T cells are a critical part of the adaptive immune system that respond to pathogens, tumors, or play a key role in autoimmune diseases. A T cell recognizes potential targets through its T cell receptor (TCR), a plasma membrane-anchored protein which detects foreign molecules referred to as antigens presented for inspection by specialized immune cells. When an antigen-presenting cell (APC) encounters an antigen, the offending protein is engulfed and broken down into peptides. These peptides are bound and presented by the major histocompatibility complex (MHC) proteins on the surface of APCs. The peptide/MHC complex interacts with the appropriate TCR. The formation of the TCR-peptide-MHC (TCR-pMHC) complex is the first step leading to T cell activation and is vital for an effective immune response. Visualization of the TCR-pMHC interaction is crucial to understanding how it influences T cell activation, but it is extremely challenging due to the variety of TCRs and MHC peptides and the limited number of experimentally validated TCR-pMHC interactions.

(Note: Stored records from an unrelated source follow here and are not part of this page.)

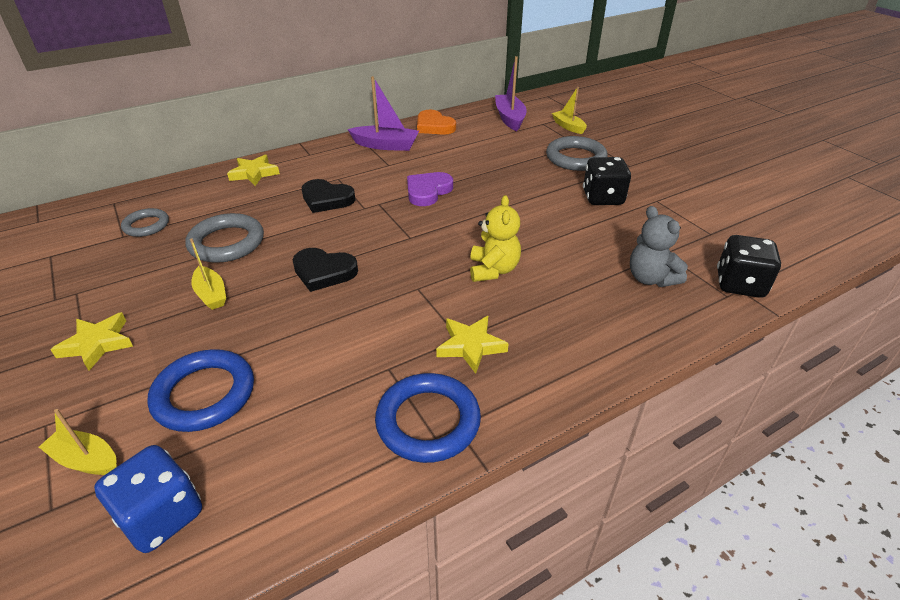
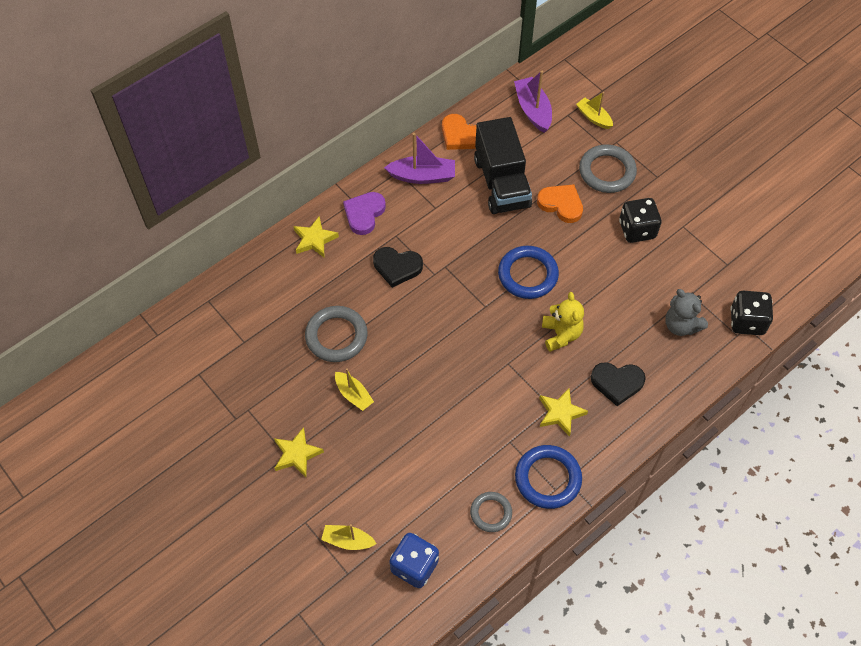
camera: 10 degrees left, 20 degrees up
(146, 225) = (256, 326): grey ring -> grey ring (491, 513)
(204, 394) = (395, 482): blue ring -> blue ring (527, 275)
(324, 272) = (430, 357): black heart -> black heart (617, 383)
(428, 191) = (483, 243): purple heart -> purple heart (364, 214)
(463, 156) = (501, 183): none -> black truck
(521, 174) = (561, 204): none -> orange heart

TCRs consist of two membrane-anchored protein chains, alpha and beta, each containing a constant (C) and a variable (V) domain; the V domain directly interacts with the peptide-MHC complex. The V domain is the product of a complex succession of DNA sequence rearrangements occurring during T cell development, that confer upon it a unique specificity for a specific antigen. Both alpha and beta chains have complementarity determining regions (CDRs) at the terminus of the V domain, which recognize peptides presented by MHC.

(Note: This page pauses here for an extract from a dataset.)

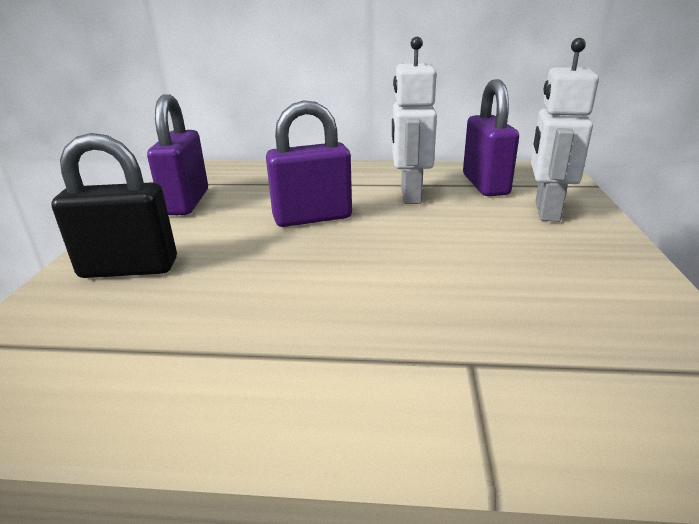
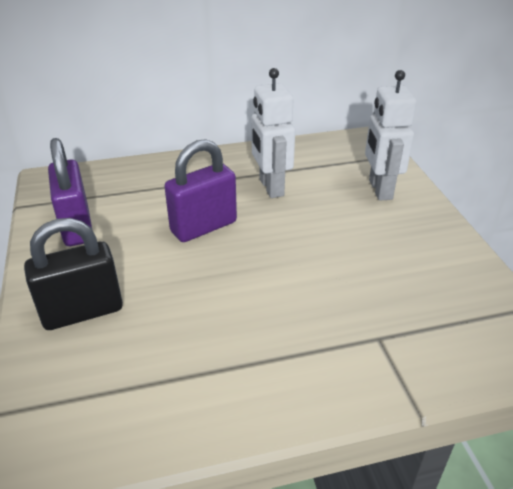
camera: 20 degrees left, 10 degrees up
(485, 185) = (324, 165): purple padlock -> none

Inspired by recent breakthroughs in protein structure prediction, Dr. Philip Bradley from the Public Health Sciences Division is interested in using 3D-structural modeling to create a generalizable prediction algorithm for TCR-pMHC binding specificity. To do so, Dr. Bradley “modified the deep learning structure prediction method AlphaFold to build improved models of T cell receptor (TCR):peptide-MHC complexes.” His findings were recently published in eLife.
Dr. Bradley first constructed diverse TCR-pMHC models using the default AlphaFold version (AlphaFold Multimer) that specializes in predicting structures of multiple interacting proteins. As he suspected, AlphaFold Multimer showed inconsistent performance on TCR-pMHC structures. In order to improve the accuracy of the prediction of TCR-pMHC structures, Dr. Bradley developed an “AlphaFold pipeline that utilizes hybrid templates created from existing TCR:pMHC structures to constrain TCR docking orientation to native-like geometries.” Based on these hybrid templates, independent AlphaFold simulations are conducted, and the final prediction represents the structure with the highest degree of confidence. Importantly, the improved AlphaFold pipeline was shown to generate accurate TCR:pMHC structure predictions that show a good agreement between predicted and observed structures. Additionally, by fine-tuning AlphaFold parameters on TCR:pMHC structures, model accuracy can be improved. AlphaFold's parameters were fine-tuned using human TCR:pMHC complexes and the performance of this model was evaluated using mouse TCR:pMHC targets. The fine-tuning resulted in improved predictions for mouse TCR:pMHC complexes. Based on these results, the AlphaFold pipeline can learn "generalizable features of the TCR:pMHC interaction."
Next, the performance of the AlphaFold pipeline on TCR specificity prediction was evaluated. To do so, Dr. Bradley used a benchmark set of ~400 experimentally validated TCR:pMHC pairings. The AlphaFold TCR pipeline was used to generate binding scores between each TCR and its cognate pMHC epitope as well as nine decoy epitopes (a lower score indicates a stronger predicted binding). Based on the scores, the true TCR-pMHC pairings ranked lower than most of the decoys. Dr. Bradley explained that “these structural models can, in some cases, help to discriminate correct from incorrect TCR:pMHC pairings.”
To investigate whether the structural models’ accuracy correlated with binding prediction, Dr. Bradley compared the structural model of each TCR in complex with the wild-type epitope to all experimentally determined ternary structures in the protein structure database. The value of these interactions was used as a proxy for the accuracy of the predicted binding mode. Well-predicted epitopes indeed showed a lower value, indicating a more favorable binding prediction. Overall, these results indicate that decoy discrimination is correlated with structural accuracy, indicating that Dr. Bradley’s pipeline is selecting the correct peptide based on molecular specificity.
Going forward, Dr. Bradley hopes to “use structural modeling, augmented by data-driven machine learning, to interpret TCR sequence data, linking TCRs to their cognate viral, tumor, or autoimmune epitopes.” He is very excited about “improving these predictions by fine-tuning AlphaFold's neural network parameters on TCR:peptide-MHC data.” He added “I think this approach could also be useful for screening designed TCR sequences to select ones that are more likely to have the desired epitope specificity.”
The spotlighted research was funded by the National Institutes of Health.
Fred Hutch/University of Washington/Seattle Children's Cancer Consortium member Philip Bradley contributed to this work.
Bradley P. Structure-based prediction of T cell receptor:peptide-MHC interactions. Elife. 2023 Jan 20;12:e82813.